Lars Horntveth is one of the many members of the group Jaga Jazzist, but from the sound of his debut album Pooka, it seems like he might be the one doing a good portion of the writing and arranging. In fact, this release plays out much like a Jaga Jazzist recording, with a great mixture of both programmed electronics and real instrumentation, including a rather lush amount of horns, woodwinds, and strings.
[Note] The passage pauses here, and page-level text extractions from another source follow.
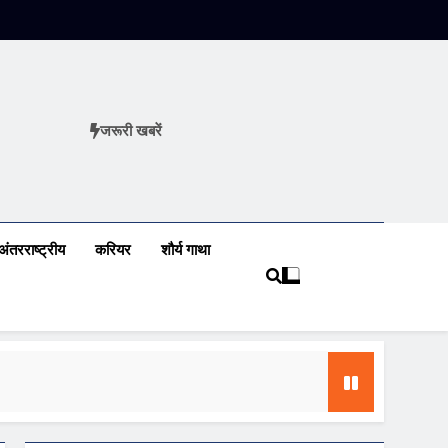
जरूरी खबरें
ews
अंतरराष्ट्रीय
करियर
शौर्य गाथा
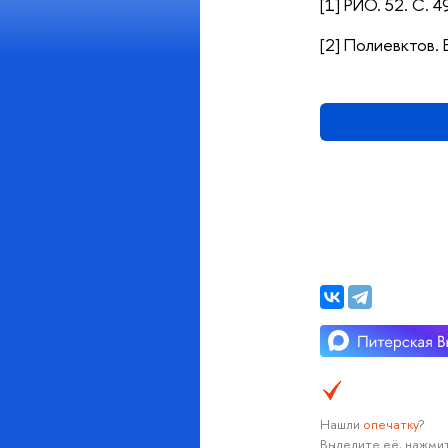
[1] РИО. 52. С. 4
[2] Полиевктов. 
Нашли
опечатку
?
Выделите её, нажмит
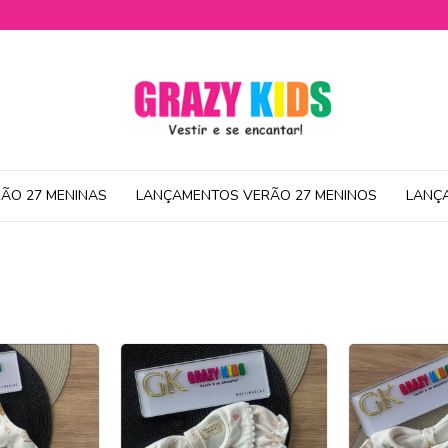
ÃO 27 MENINAS
LANÇAMENTOS VERÃO 27 MENINOS
LANÇ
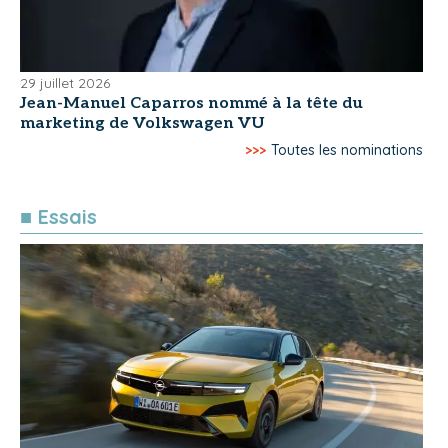
29 juillet 2026
Jean-Manuel Caparros nommé à la tête du
marketing de Volkswagen VU
>>>
Toutes les nominations
■ Essais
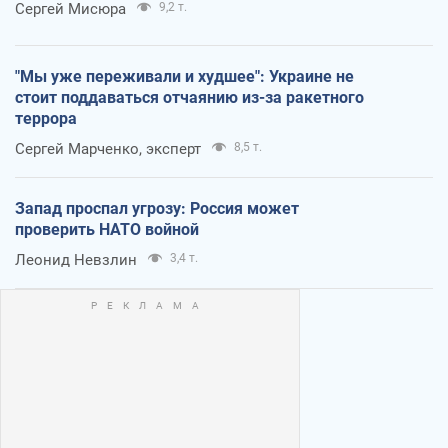
Сергей Мисюра
9,2 т.
"Мы уже переживали и худшее": Украине не
стоит поддаваться отчаянию из-за ракетного
террора
Сергей Марченко, эксперт
8,5 т.
Запад проспал угрозу: Россия может
проверить НАТО войной
Леонид Невзлин
3,4 т.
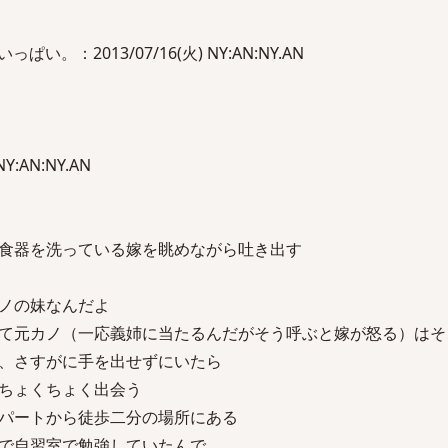
。：2013/07/16(火) NY:AN:NY.AN
NY:AN:NY.AN
食器を洗っている嫁を眺めながら吐き出す
ノの妹なんだよ
て元カノ（一応義姉に当たるんだがそう呼ぶと嫁が怒る）はそ
、さすがに手を出せずにいたら
ちょくちょく出会う
パートから徒歩二分の場所にある
で自習室で勉強していたんで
Now that I've mentioned Horntveth's group ensemble project about 5 times in the first paragraph, I'll try to steer clear of them for a bit and simply say that this is some very nicely created music from an up-and-coming artist. The album-titled "Pooka" opens the disc with quick stabs of strings that blend in over squiggly electronics before warm clarinet layers in as well. Eventually, the whole track sweeps up into a more dense, yet never overwhelming composition. "The Joker" opens with a strum of jangly guitar, but soon gives way to saxophone and clicky programmed beats. The track is one of the more songlike tracks on the release in terms of composition, yet still doesn't hold to any preset notions, bursting forth with more attacking strings towards the end.
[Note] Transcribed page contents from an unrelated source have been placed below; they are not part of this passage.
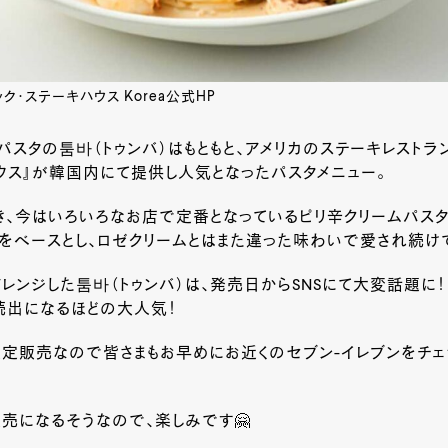
ク・ステーキハウス Korea公式HP
パスタの툼바（トゥンバ）はもともと、アメリカのステーキレストラン
ウス』が韓国内にて提供し人気となったパスタメニュー。
、今はいろいろなお店で定番となっているピリ辛クリームパスタ
をベースとし、ロゼクリームとはまた違った味わいで愛され続け
レンジした툼바（トゥンバ）は、発売日からSNSにて大変話題に！
続出になるほどの大人気！
定販売なので皆さまもお早めにお近くのセブン-イレブンをチェ
売になるそうなので、楽しみです🤗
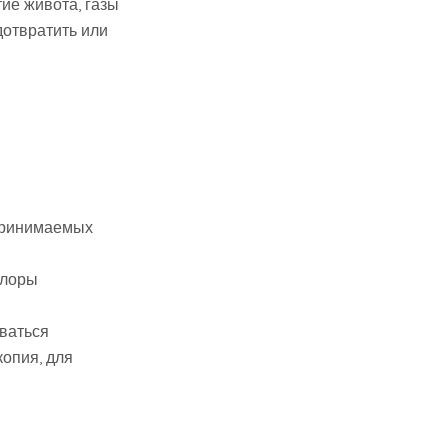
ие живота, газы
дотвратить или
 принимаемых
флоры
ваться
копия, для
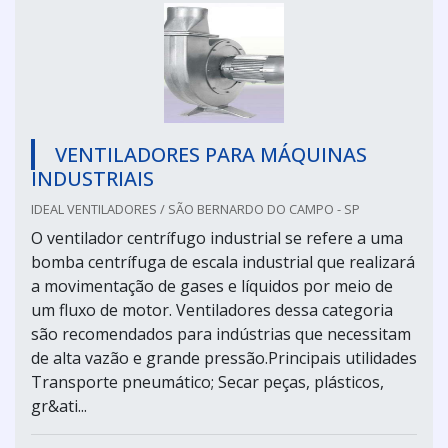
VENTILADORES PARA MÁQUINAS
INDUSTRIAIS
IDEAL VENTILADORES / SÃO BERNARDO DO CAMPO - SP
O ventilador centrífugo industrial se refere a uma
bomba centrífuga de escala industrial que realizará
a movimentação de gases e líquidos por meio de
um fluxo de motor. Ventiladores dessa categoria
são recomendados para indústrias que necessitam
de alta vazão e grande pressão.Principais utilidades
Transporte pneumático; Secar peças, plásticos,
gr&ati...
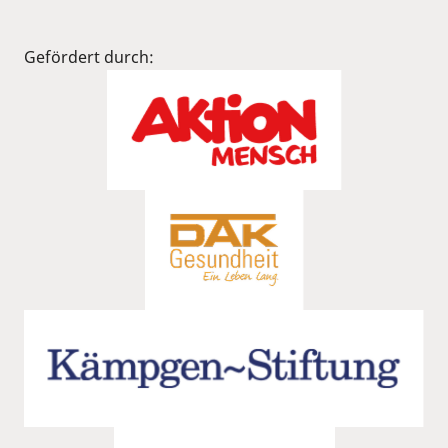
Gefördert durch:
Sometimes the more classical-sounding instrumentation gets so dramatic that the release feels more like some sort of film score. On "Tics," clarinet again blends with skittering programming and lush strings before the strings strike out on their own, straining louder and louder while dramatic bass notes give it almost an updated Isaac Hayes feel. As with the releases by Jaga Jazzist, Pooka is both immaculately produced and performed. At times, things feel almost a little too in place, but Horntveth also shows he can completely let loose as on the stuttering, cut-up two-minutes of "1. Lesson In Violin." All in all, Pooka is a solid debut from yet another wildly-talented Scandanavian artist who is doing something slightly different.